Risk for atrial fibrillation, the most common heart rhythm disorder, increases with every cigarette a person smokes per day, according to a meta-analysis of nearly 30 prospective studies.
Smoking is a well-established risk factor for cardiovascular disease, but an association between smoking and atrial fibrillation is less settled. Neither the CDC nor the Heart Rhythm Society names smoking as a risk factor for atrial fibrillation. Studies investigating a possible association have produced conflicting results.
Most researchers would agree that smoking is associated with atrial fibrillation risk, says Elsayed Z. Soliman, MD, Professor of Public Health Sciences at Wake Forest Baptist Medical Center and co-author of a 2017 study in the Journal of Cardiology that examines the relationship between smoking and atrial fibrillation risk. His research team concluded that smoking may affect atrial fibrillation risk through its influence on other risk factors, such as hypertension and obesity, and that variance in the strength of the smoking-atrial fibrillation association among subgroups in the 2017 study may help explain previous studies’ diverging results.
“[T]here was no association [between smoking and atrial fibrillation] when we adjusted for many confounders,” Dr. Soliman says. “When we adjusted only for age or sex, we saw an association, but when we adjusted for more confounders, the association disappeared. Once we started to look at differences between subgroups, we found the association was [stronger] in some groups compared to others. The association was stronger in younger people compared to older, and stronger in people with cardiovascular disease compared to those without. In black people, the association was significant, but not in whites.”
A Dose-Response Relationship
To shed more light on smoking’s effect on atrial fibrillation risk, Dagfinn Aune, PhD, Associate Professor at Bjørknes University College in Oslo, Norway, and a postdoctoral researcher at Imperial College London, and three colleagues conducted a systematic review of the literature and a meta-analysis of 29 cohort studies published through July 20, 2017.
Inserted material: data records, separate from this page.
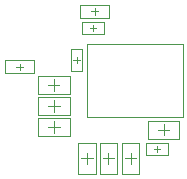
<source format=gbr>
G04*
G04 #@! TF.GenerationSoftware,Altium Limited,Altium Designer,23.0.1 (38)*
G04*
G04 Layer_Color=32768*
%FSLAX25Y25*%
%MOIN*%
G70*
G04*
G04 #@! TF.SameCoordinates,AE5763C0-F2EE-4BCA-89C6-8F578BEF2D51*
G04*
G04*
G04 #@! TF.FilePolarity,Positive*
G04*
G01*
G75*
%ADD50C,0.00394*%
%ADD51C,0.00197*%
D50*
X124000Y32630D02*
Y36370D01*
X122130Y34500D02*
X125870D01*
X131124Y32630D02*
Y36370D01*
X129254Y34500D02*
X132994D01*
X138500Y32630D02*
Y36370D01*
X136630Y34500D02*
X140370D01*
X149500Y42206D02*
Y45946D01*
X147630Y44076D02*
X151370D01*
X146387Y37760D02*
X148434D01*
X147410Y36736D02*
Y38783D01*
X101500Y63917D02*
Y66083D01*
X100417Y65000D02*
X102583D01*
X96677Y62835D02*
X106323D01*
X96677Y67165D02*
X106323D01*
Y62835D02*
Y67165D01*
X96677Y62835D02*
Y67165D01*
X126500Y82477D02*
Y84643D01*
X125417Y83560D02*
X127583D01*
X121677Y81395D02*
X131323D01*
X121677Y85725D02*
X131323D01*
Y81395D02*
Y85725D01*
X121677Y81395D02*
Y85725D01*
X124976Y78000D02*
X127024D01*
X126000Y76976D02*
Y79024D01*
X120500Y66244D02*
Y68291D01*
X119476Y67268D02*
X121524D01*
X113000Y43130D02*
Y46870D01*
X111130Y45000D02*
X114870D01*
X112941Y57130D02*
Y60870D01*
X111071Y59000D02*
X114811D01*
X113000Y50130D02*
Y53870D01*
X111130Y52000D02*
X114870D01*
D51*
X155945Y48492D02*
Y72508D01*
X124055Y48492D02*
X155945D01*
X124055D02*
Y72508D01*
X155945D01*
X121047Y29185D02*
X126953D01*
X121047Y39815D02*
X126953D01*
X121047Y29185D02*
Y39815D01*
X126953Y29185D02*
Y39815D01*
X128171Y39815D02*
X134077D01*
X128171Y29185D02*
X134077D01*
Y39815D01*
X128171Y29185D02*
Y39815D01*
X135547Y29185D02*
X141453D01*
X135547Y39815D02*
X141453D01*
X135547Y29185D02*
Y39815D01*
X141453Y29185D02*
Y39815D01*
X144185Y47029D02*
X154815D01*
X144185Y41123D02*
X154815D01*
X144185D02*
Y47029D01*
X154815Y41123D02*
Y47029D01*
X151150Y35791D02*
Y39728D01*
X143670Y35791D02*
Y39728D01*
Y35791D02*
X151150D01*
X143670Y39728D02*
X151150D01*
X129740Y76032D02*
Y79969D01*
X122260Y76032D02*
Y79969D01*
Y76032D02*
X129740D01*
X122260Y79969D02*
X129740D01*
X118532Y71008D02*
X122468D01*
X118532Y63528D02*
X122468D01*
Y71008D01*
X118532Y63528D02*
Y71008D01*
X107685Y42047D02*
X118315D01*
X107685Y47953D02*
X118315D01*
Y42047D02*
Y47953D01*
X107685Y42047D02*
Y47953D01*
X107626Y56047D02*
X118256D01*
X107626Y61953D02*
X118256D01*
Y56047D02*
Y61953D01*
X107626Y56047D02*
Y61953D01*
X107685Y49047D02*
X118315D01*
X107685Y54953D02*
X118315D01*
Y49047D02*
Y54953D01*
X107685Y49047D02*
Y54953D01*
M02*

</source>
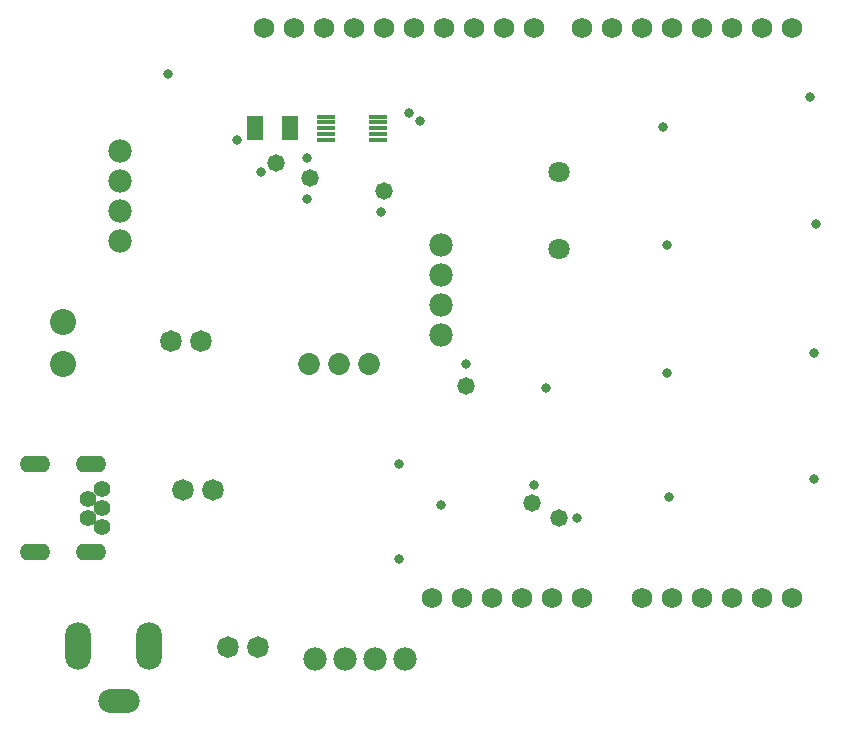
<source format=gbs>
G04*
G04 #@! TF.GenerationSoftware,Altium Limited,Altium Designer,23.10.1 (27)*
G04*
G04 Layer_Color=16711935*
%FSLAX44Y44*%
%MOMM*%
G71*
G04*
G04 #@! TF.SameCoordinates,2AE02515-478E-4FF6-B523-2722CBD37BA3*
G04*
G04*
G04 #@! TF.FilePolarity,Negative*
G04*
G01*
G75*
%ADD20C,0.0000*%
%ADD23R,1.3208X2.0066*%
%ADD27C,1.8032*%
%ADD28C,1.9812*%
%ADD29C,1.8532*%
%ADD30C,1.8232*%
%ADD31C,1.7272*%
%ADD32O,2.6032X1.4032*%
%ADD33C,1.4032*%
%ADD34O,2.2032X4.0032*%
%ADD35O,3.5032X2.0032*%
%ADD36C,2.2032*%
%ADD37C,0.8382*%
%ADD38C,1.4732*%
%ADD59R,1.5208X0.3508*%
%ADD60R,1.5008X0.3508*%
D20*
X168631Y318770D02*
G03*
X168631Y318770I-8611J0D01*
G01*
X194031D02*
G03*
X194031Y318770I-8611J0D01*
G01*
X178791Y193040D02*
G03*
X178791Y193040I-8611J0D01*
G01*
X204191D02*
G03*
X204191Y193040I-8611J0D01*
G01*
X216891Y59690D02*
G03*
X216891Y59690I-8611J0D01*
G01*
X242291D02*
G03*
X242291Y59690I-8611J0D01*
G01*
D23*
X261366Y499110D02*
D03*
X231394D02*
D03*
D27*
X488950Y396760D02*
D03*
Y461760D02*
D03*
D28*
X388620Y349250D02*
D03*
Y323850D02*
D03*
Y400050D02*
D03*
Y374650D02*
D03*
X307340Y49530D02*
D03*
X281940D02*
D03*
X358140D02*
D03*
X332740D02*
D03*
X116840Y429260D02*
D03*
Y403860D02*
D03*
Y480060D02*
D03*
Y454660D02*
D03*
D29*
X276860Y299720D02*
D03*
X302260D02*
D03*
X327660D02*
D03*
D30*
X160020Y318770D02*
D03*
X185420D02*
D03*
X170180Y193040D02*
D03*
X195580D02*
D03*
X208280Y59690D02*
D03*
X233680D02*
D03*
D31*
X508000Y101600D02*
D03*
X381000D02*
D03*
X406400D02*
D03*
X431800D02*
D03*
X457200D02*
D03*
X482600D02*
D03*
X508000Y584200D02*
D03*
X533400D02*
D03*
X558800D02*
D03*
X584200D02*
D03*
X609600D02*
D03*
X635000D02*
D03*
X660400D02*
D03*
X685800D02*
D03*
X238760D02*
D03*
X264160D02*
D03*
X289560D02*
D03*
X314960D02*
D03*
X340360D02*
D03*
X365760D02*
D03*
X391160D02*
D03*
X416560D02*
D03*
X441960D02*
D03*
X467360D02*
D03*
X685800Y101600D02*
D03*
X660400D02*
D03*
X635000D02*
D03*
X609600D02*
D03*
X558800D02*
D03*
X584200D02*
D03*
D32*
X45402Y140600D02*
D03*
X92901D02*
D03*
Y215000D02*
D03*
X45402D02*
D03*
D33*
X101918Y193600D02*
D03*
X89881Y185602D02*
D03*
Y169602D02*
D03*
X101918Y177601D02*
D03*
Y161601D02*
D03*
D34*
X141280Y60960D02*
D03*
X81280D02*
D03*
D35*
X116280Y14460D02*
D03*
D36*
X68580Y335000D02*
D03*
Y300000D02*
D03*
D37*
X410210Y299720D02*
D03*
X275590Y473710D02*
D03*
X337820Y427990D02*
D03*
X236220Y462280D02*
D03*
X275590Y439420D02*
D03*
X361950Y511810D02*
D03*
X504190Y168910D02*
D03*
X370840Y505460D02*
D03*
X477520Y279400D02*
D03*
X467360Y196850D02*
D03*
X215900Y488950D02*
D03*
X701040Y525780D02*
D03*
X706120Y417830D02*
D03*
X704850Y308610D02*
D03*
Y201930D02*
D03*
X581660Y186690D02*
D03*
X576580Y500380D02*
D03*
X580390Y400050D02*
D03*
Y292100D02*
D03*
X353060Y214630D02*
D03*
X388620Y180340D02*
D03*
X353060Y134620D02*
D03*
X157480Y544830D02*
D03*
D38*
X278130Y457200D02*
D03*
X410210Y280670D02*
D03*
X340360Y445770D02*
D03*
X248920Y469900D02*
D03*
X466090Y181610D02*
D03*
X488950Y168910D02*
D03*
D59*
X291690Y509110D02*
D03*
Y504110D02*
D03*
Y499110D02*
D03*
Y494110D02*
D03*
Y489110D02*
D03*
X335690D02*
D03*
Y494110D02*
D03*
Y499110D02*
D03*
Y504110D02*
D03*
D60*
Y509110D02*
D03*
M02*

</source>
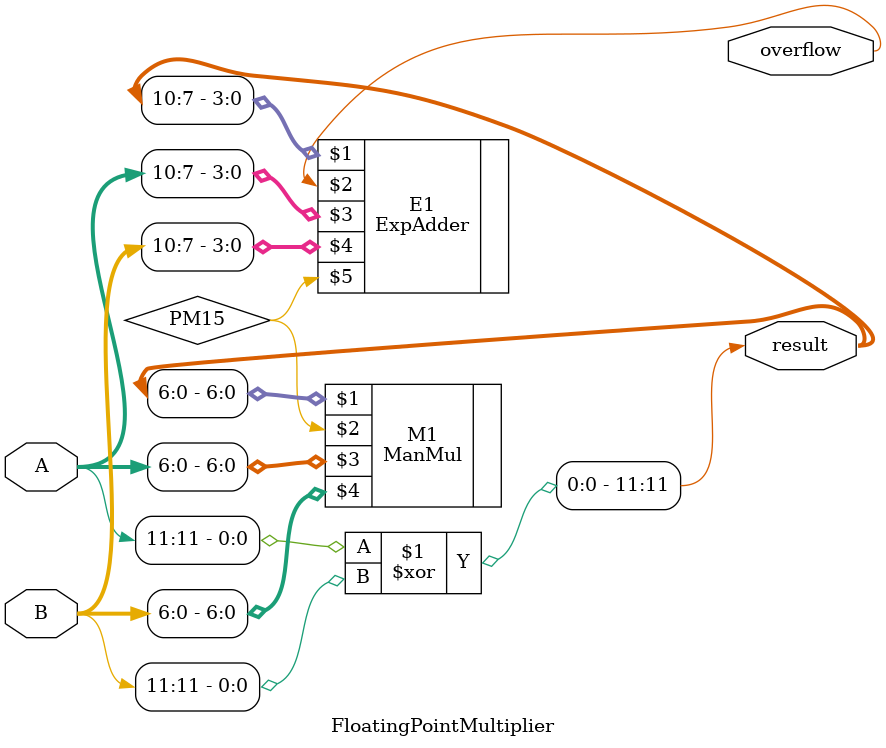
<source format=v>
`timescale 1ns/100ps

`include "ExponentAdder.v"
`include "MantissaMultiplier.v"

module FloatingPointMultiplier(A,B,result,overflow);

    input[11:0] A,B;
    output[11:0] result;
    output overflow;
    
    xor x1(result[11], A[11], B[11]);

    wire PM15;

    ManMul M1(result[6:0], PM15, A[6:0], B[6:0]);
    ExpAdder E1(result[10:7], overflow, A[10:7], B[10:7], PM15);
    

endmodule


</source>
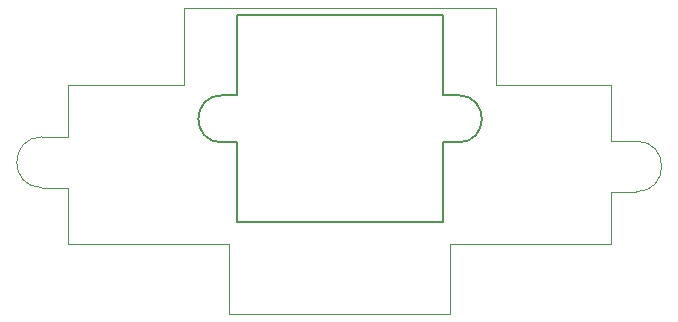
<source format=gm1>
G04*
G04 #@! TF.GenerationSoftware,Altium Limited,Altium Designer,19.0.11 (319)*
G04*
G04 Layer_Color=16711935*
%FSLAX25Y25*%
%MOIN*%
G70*
G01*
G75*
%ADD11C,0.00394*%
%ADD12C,0.00787*%
D11*
X99016Y-21949D02*
G03*
X99016Y-5019I0J8465D01*
G01*
X-99016Y-3641D02*
G03*
X-99016Y-20571I0J-8465D01*
G01*
X-90453Y-39370D02*
X-36811D01*
X36811D02*
X90551D01*
X36811Y-62598D02*
Y-39370D01*
X90551D02*
Y-21949D01*
X-36811Y-62598D02*
X36811D01*
X-36811D02*
Y-39370D01*
X90551Y-21949D02*
X99016D01*
X90551Y-5019D02*
X99016D01*
X90551D02*
Y13780D01*
X-99016Y-3641D02*
X-90551D01*
X-99016Y-20571D02*
X-90551D01*
Y-39370D02*
Y-20571D01*
Y-3641D02*
Y13780D01*
X-51673Y39370D02*
X52264D01*
Y13780D02*
X90551D01*
X52264D02*
Y39370D01*
X-51673Y13780D02*
Y39370D01*
X-90551Y13780D02*
X-51673D01*
D12*
X-39076Y10236D02*
G03*
X-39076Y-5512I0J-7874D01*
G01*
X39664D02*
G03*
X39664Y10236I0J7874D01*
G01*
X-39076D02*
X-34155D01*
Y36811D01*
Y-32087D02*
Y-5512D01*
X-39076D02*
X-34155D01*
X34743D02*
X39664D01*
X34743Y-32087D02*
Y-5512D01*
X-34155Y-32087D02*
X34743D01*
X-34155Y36811D02*
X34743D01*
Y10236D02*
Y36811D01*
Y10236D02*
X39664D01*
M02*

</source>
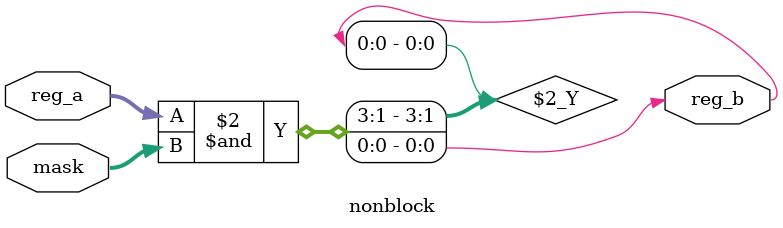
<source format=v>
module nonblock(reg_a,mask,reg_b);
input [3:0] reg_a,mask;
output reg reg_b;
always @(reg_a or mask)
reg_b <= reg_a&mask;
endmodule

</source>
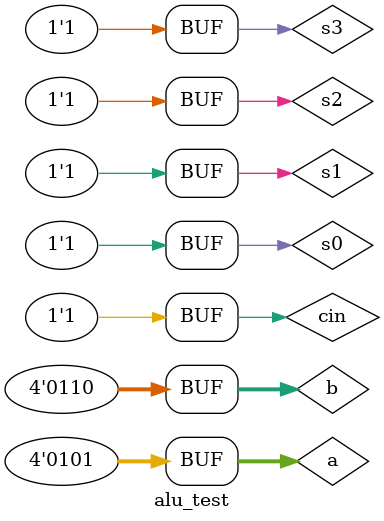
<source format=v>
`timescale 1ns/1ns
`include "alu.v"


module alu_test ();
    reg s0,s1,s2,s3,cin;
    reg [3:0] a,b;
    wire [3:0] f;
    wire cout;

    alu alsu(s0,s1,s2,s3,cin,a,b,f,cout);

    initial begin

        $dumpfile("alu_test.vcd");
        $dumpvars(0,alu_test);

        a = 4'b0101;
        b = 4'b0110;
        s0 = 0;
        s1 = 0;
        s2 = 0;
        s3 = 0;
        cin = 0;
        #100;

        a = 4'b0101;
        b = 4'b0110;
        s0 = 0;
        s1 = 0;
        s2 = 0;
        s3 = 0;
        cin = 1;
        #100;

        a = 4'b0101;
        b = 4'b0110;
        s0 = 1;
        s1 = 0;
        s2 = 0;
        s3 = 0;
        cin = 0;
        #100;

        a = 4'b0101;
        b = 4'b0110;
        s0 = 1;
        s1 = 0;
        s2 = 0;
        s3 = 0;
        cin = 1;
        #100;

        a = 4'b0101;
        b = 4'b0110;
        s0 = 0;
        s1 = 1;
        s2 = 0;
        s3 = 0;
        cin = 0;
        #100;

        a = 4'b0101;
        b = 4'b0110;
        s0 = 0;
        s1 = 1;
        s2 = 0;
        s3 = 0;
        cin = 1;
        #100;

        a = 4'b0101;
        b = 4'b0110;
        s0 = 1;
        s1 = 1;
        s2 = 0;
        s3 = 0;
        cin = 0;
        #100;

        a = 4'b0101;
        b = 4'b0110;
        s0 = 1;
        s1 = 1;
        s2 = 0;
        s3 = 0;
        cin = 1;
        #100;

        a = 4'b0101;
        b = 4'b0110;
        s0 = 0;
        s1 = 0;
        s2 = 1;
        s3 = 0;
        #100;

        a = 4'b0101;
        b = 4'b0110;
        s0 = 1;
        s1 = 0;
        s2 = 1;
        s3 = 0;
        #100;

        a = 4'b0101;
        b = 4'b0110;
        s0 = 0;
        s1 = 1;
        s2 = 1;
        s3 = 0;
        #100;

        a = 4'b0101;
        b = 4'b0110;
        s0 = 1;
        s1 = 1;
        s2 = 1;
        s3 = 0;
        #100;

        a = 4'b0101;
        b = 4'b0110;
        s0 = 1;
        s1 = 1;
        s2 = 0;
        s3 = 1;
        #100;

        a = 4'b0101;
        b = 4'b0110;
        s0 = 1;
        s1 = 1;
        s2 = 1;
        s3 = 1;
        #100;
    end
    
endmodule
</source>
The authors found a dose-response relationship between smoking and atrial fibrillation risk. Compared with smoking zero cigarettes per day, the relative risk for atrial fibrillation rose steadily when individuals smoked five, 10, 15, 20, 25 and 29 cigarettes per day. Smoking 10 cigarettes per day increased the relative risk of atrial fibrillation 14 percent, and smoking 10 pack-years — a pack-year is the number of cigarette packs smoked per day multiplied by the number of years a person has smoked — heightened the risk 16 percent. Compared with people who had never smoked, current smokers were 32 percent more likely to develop atrial fibrillation, and current and former smokers — so-called ever smokers — had a 21 percent higher risk. For former smokers, the relative risk was 9 percent.
“One important finding was the increased risk was substantially attenuated among former smokers, suggesting that much of the increased risk can be avoided simply by quitting smoking,” Aune says. “The relative risk increased 32 percent among current smokers but 9 percent among former smokers, suggesting that nearly three-quarters of the excess risk can be avoided by quitting smoking. Further studies need to look at the duration of smoking cessation in relation to atrial fibrillation to clarify if the risk decreases to the level of never smokers at some point.”
Like Dr. Soliman’s group, Aune and his co-authors believe smoking’s significant role in the development of several chronic diseases that increase atrial fibrillation risk may account for the association between smoking and atrial fibrillation. They also point to nicotine’s role in increasing resting heart rate, blood pressure and hypertension, among other factors, as elements that could contribute to the association.
More Evidence of Smoking’s Deleterious Effects
Aune acknowledges that smoking increases risk for atrial fibrillation relatively modestly compared with the increased risk smokers face for heart attack, stroke and aortic aneurysm, but he believes his group’s findings help fill in the picture of smoking’s overall effects on health.
Alvaro Alonso, MD, PhD, Associate Professor of Epidemiology at the Rollins School of Public Health at Emory University, who was not involved in the study, says it is important to expand understanding of smoking’s population-level impact, and studies like Aune’s help do that.
“I wouldn’t consider smoking as one of the main risk factors [for atrial fibrillation],” Dr. Alonso says. “We know other things, like hypertension and obesity, are much stronger predictors of atrial fibrillation and stronger risk factors for it, but that does not diminish the importance of smoking cessation because [smoking] is a risk factor for many other cardiovascular diseases.”
Aune says the meta-analysis could have an impact on the smoking habits of certain groups of patients.
“[C]linical practice guidelines already encourage smoking cessation among smokers and avoiding tobacco smoking among nonsmokers,” he says. “Nevertheless, ... the findings might encourage patients [at] particularly high risk of atrial fibrillation to stop smoking or avoid starting smoking.”